In 1968, Larsson matriculated in Skara. After graduating from the University of Gothenburg, she taught religion and Swedish in secondary schools. She later continued her education at Lund University where she studied literature. In 1989, she earned a Ph.D with a thesis titled En annan historia: om kvinnors läsning och svensk veckopress (Another story: about women's reading and the Swedish weekly press), addressing the contempt academic have for weekly women's magazines and their readers.

==Career==
While studying in Lund, Larsson promoted her feminist views with colleagues and friends. Her research soon revealed that unlike their male equivalents, women's diaries and autobiographical articles had not usually been preserved or catalogued. Collaborating with Eva Haettner Aurelius and Christina Sjöblad, in 1991 she published Kvinnors självbiografier och dagböcker i Sverige: Bibliografisk förteckning 1650-1989 (Women's autobiographies and diaries in Sweden: Bibliographic listing 1650–1989). She then devoted her attention to books, becoming a driving force behind Nordisk kvinnolitteraturhistoria, published in English as The History of Nordic Women's Literature.

Drawing on the archive of women's history at the Arts Faculty Library which had been developed since 1950, she published a book on women from Gothenburg titled Hundrade och en Göteborgskvinnor (101 Gothenburg Women). Her efforts to extend the archive and transform it into a digital, searchable database finally culminated in a grant from the Bank of Sweden Tercentenary Foundation. In March 2018, it was therefore possible to establish Svenskt kvinnobiografiskt lexikon, a searchable biographical dictionary of Swedish women in both Swedish and English.
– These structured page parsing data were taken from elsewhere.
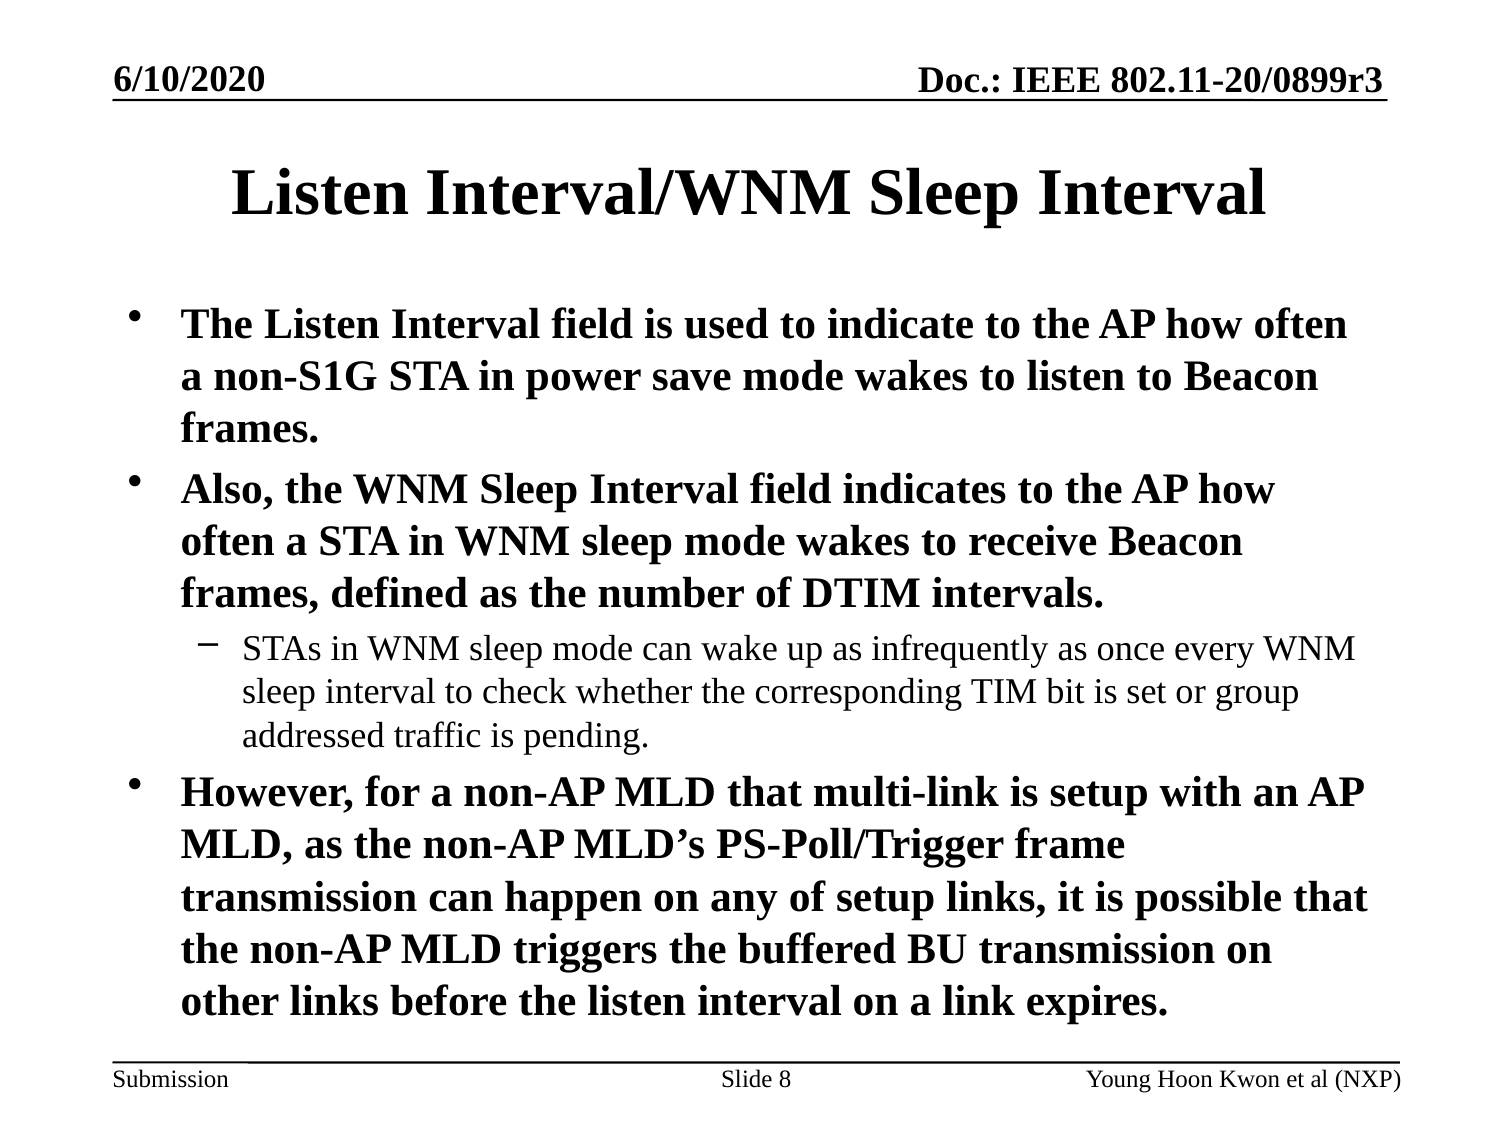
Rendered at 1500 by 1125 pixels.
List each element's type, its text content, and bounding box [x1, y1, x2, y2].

slide_number Slide 8 [712, 1061, 800, 1093]
footer Young Hoon Kwon et al (NXP) [1082, 1061, 1402, 1093]
title Listen Interval/WNM Sleep Interval [112, 112, 1388, 263]
list The Listen Interval field is used to indicate to the AP how often a non-S1G STA in power save mode wakes to listen to Beacon frames. Also, the WNM Sleep Interval field indicates to the AP how often a STA in WNM sleep mode wakes to receive Beacon frames, defined as the number of DTIM intervals. STAs in WNM sleep mode can wake up as infrequently as once every WNM sleep interval to check whether the corresponding TIM bit is set or group addressed traffic is pending. However, for a non-AP MLD that multi-link is setup with an AP MLD, as the non-AP MLD’s PS-Poll/Trigger frame transmission can happen on any of setup links, it is possible that the non-AP MLD triggers the buffered BU transmission on other links before the listen interval on a link expires. [112, 287, 1388, 1038]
In parallel with her academic interests, from 1980 Larsson became a theatre and literature critic for the newspaper Göteborgs-Tidningen and went on to contribute to Expressen. From 2003, for a number of years she frequently contributed articles on literature to Dagens Nyheter and Götebprgs-Posten. Her Promenader i Virginia Woolf's London (2014), published in English as Walking Virginia Woolf's London (2017), examines Woolf's novels in the light of her characters' literary geography, with particular attention to gender.

Lisbeth Larsson died in Skillinge on 16 October 2021 and is buried in Lund.

==Awards==
In 2012, for her contributions to research into Nordic literature, Larsson was awarded an honorary doctorate by the Faculty of Humanities, University of Southern Denmark.